Here’s another example of a form rejection letter that manages to convey a little more information than just “go away”. While obviously not nearly as valuable as one that contains actual feedback, I was still happy to get this sort of rejection, because at least I felt that someone had taken the time to read what I sent them.
Unfortunately, with no date and no title, I have no idea what was being rejected. I also can’t tell anything by the selected rejection reason (“too long to wade through in its entirety”), because I’ve written a number of very long pieces over the years. Given that bullet list at the bottom (“Comics”) and the large number of artwork-related rejection options, though, I would hazard a guess that this dates back to the very early 90s, when I was still trying to break into the field of comic books — and that means the rejection was probably for the original, comic-book version of either Night Watchman or Dragon Stones (which was called “Tales from the Dragon” when it was a comic book).

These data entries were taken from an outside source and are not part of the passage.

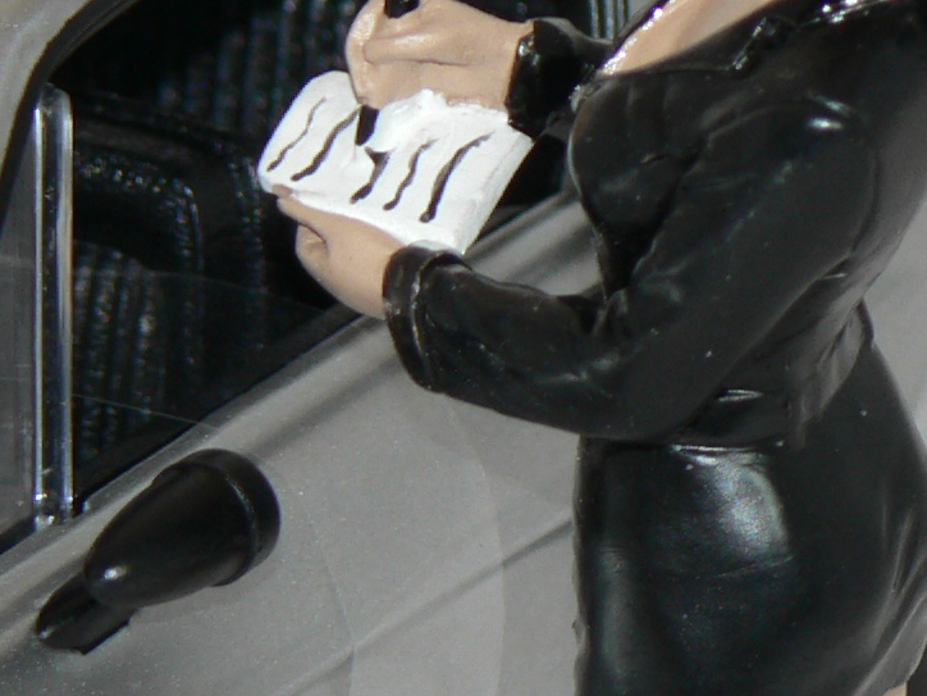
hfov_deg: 3.8
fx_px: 13925
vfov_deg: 2.9
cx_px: 699
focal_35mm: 520
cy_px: 609
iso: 80
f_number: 3.3
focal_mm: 24.6
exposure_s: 1/60
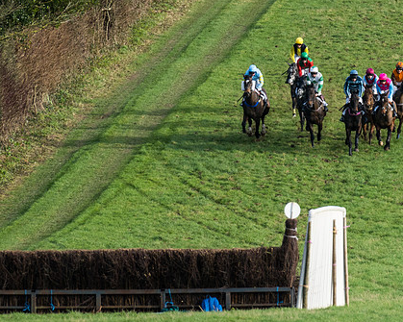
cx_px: 317
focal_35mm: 800
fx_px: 9540
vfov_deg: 1.9
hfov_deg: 2.4
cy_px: 64
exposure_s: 1/1600
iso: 400
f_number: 4
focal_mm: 244
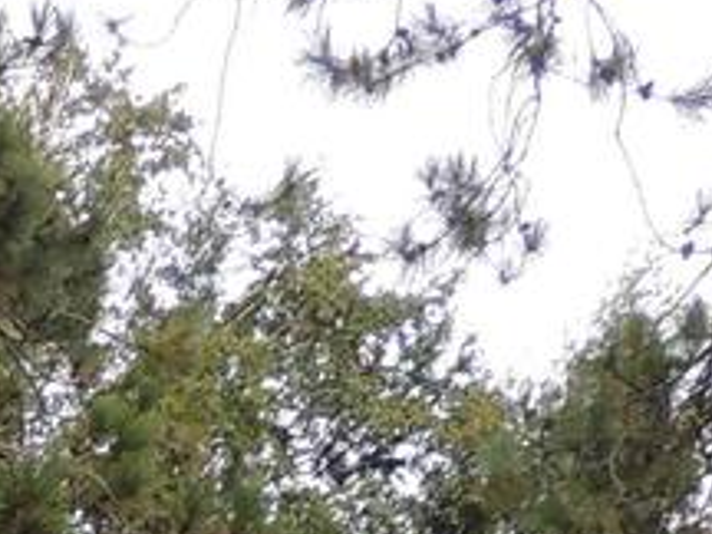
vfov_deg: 8.9
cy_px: 1480
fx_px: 2921
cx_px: -854
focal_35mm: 142
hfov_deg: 11.9
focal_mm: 4.3
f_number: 3
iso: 100
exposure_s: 1/100
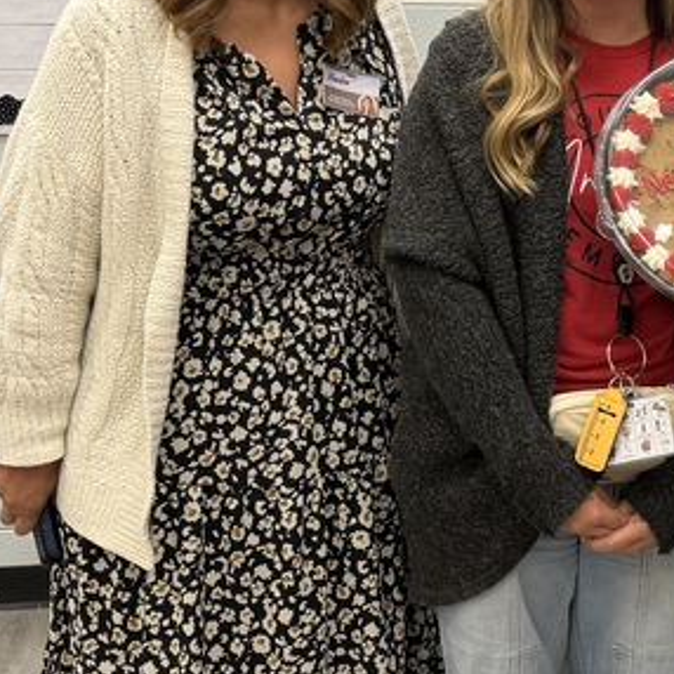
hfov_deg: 21.6
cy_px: 264
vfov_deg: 22.7
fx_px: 1674
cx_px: 745
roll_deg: -0.7
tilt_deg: -8.0
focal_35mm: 76
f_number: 1.78
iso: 200
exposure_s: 1/120
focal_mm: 6.76
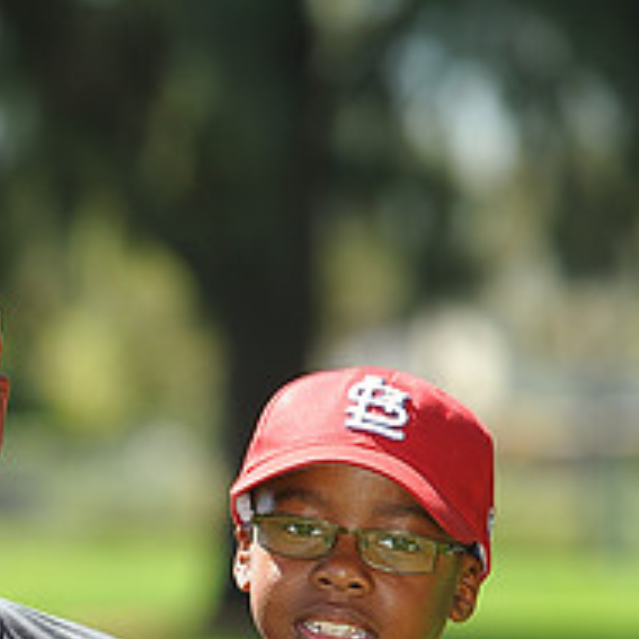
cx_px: 24
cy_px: 757
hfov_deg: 4.1
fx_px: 9001
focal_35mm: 431
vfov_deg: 4.1
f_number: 4.5
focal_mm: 165
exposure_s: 1/500
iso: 200
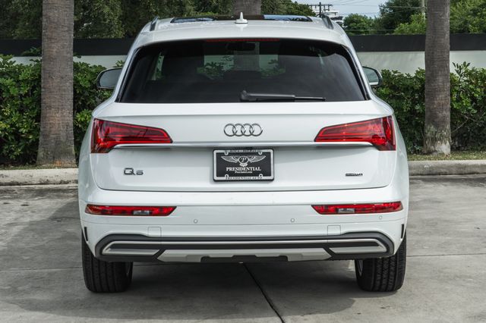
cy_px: 112
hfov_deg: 24.5
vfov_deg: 16.4
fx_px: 1117
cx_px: 232
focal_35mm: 83
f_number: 8
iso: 200
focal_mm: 48
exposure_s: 1/100
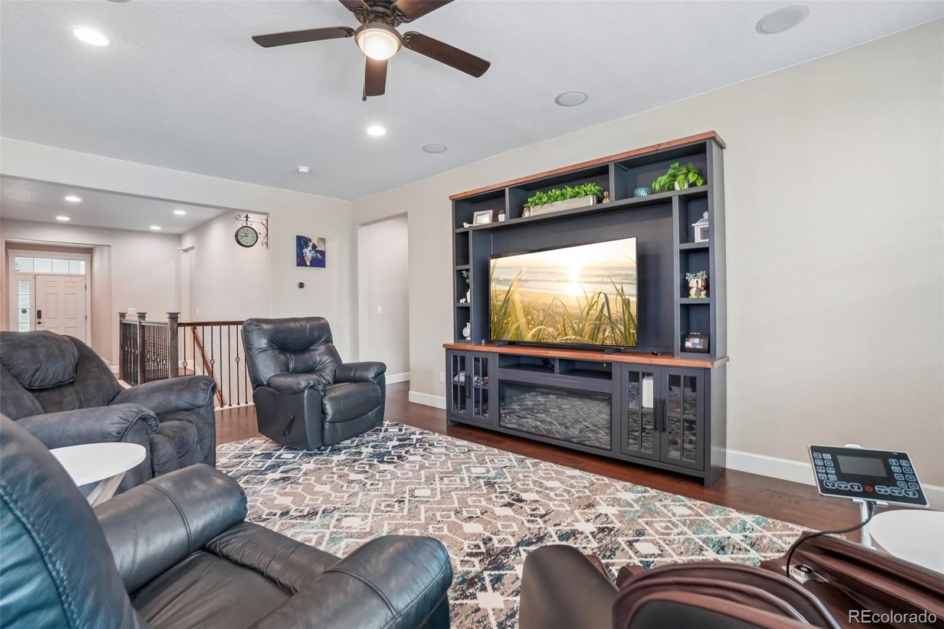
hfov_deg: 100.4
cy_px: 314
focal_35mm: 15
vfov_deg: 77.3
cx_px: 472
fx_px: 393
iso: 400
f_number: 8
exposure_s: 1/13
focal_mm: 10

I should point out that I didn’t do my own artwork, because I can’t draw all that well. Instead, I was working with an artist who was a clerk at the comic book shop in the mall. This artist was very talented; he did amazing work on the books that we were developing. Unfortunately, he lacked self-confidence and feared rejection, which led him to be slow to produce panels, which ultimately cost us slots for both Night Watchman and Dragon Stones at the late, lamented Eclipse Comics.
I eventually abandoned the comic book field anyway in favor of writing novels, but the lesson to take away is that fear of rejection is not your friend. If you submit your work, you’re going to be rejected, probably a lot, but don’t let that discourage you. And if your collaborator is paralyzed by fear of rejection, get a new one; the comic book series you save may be your own.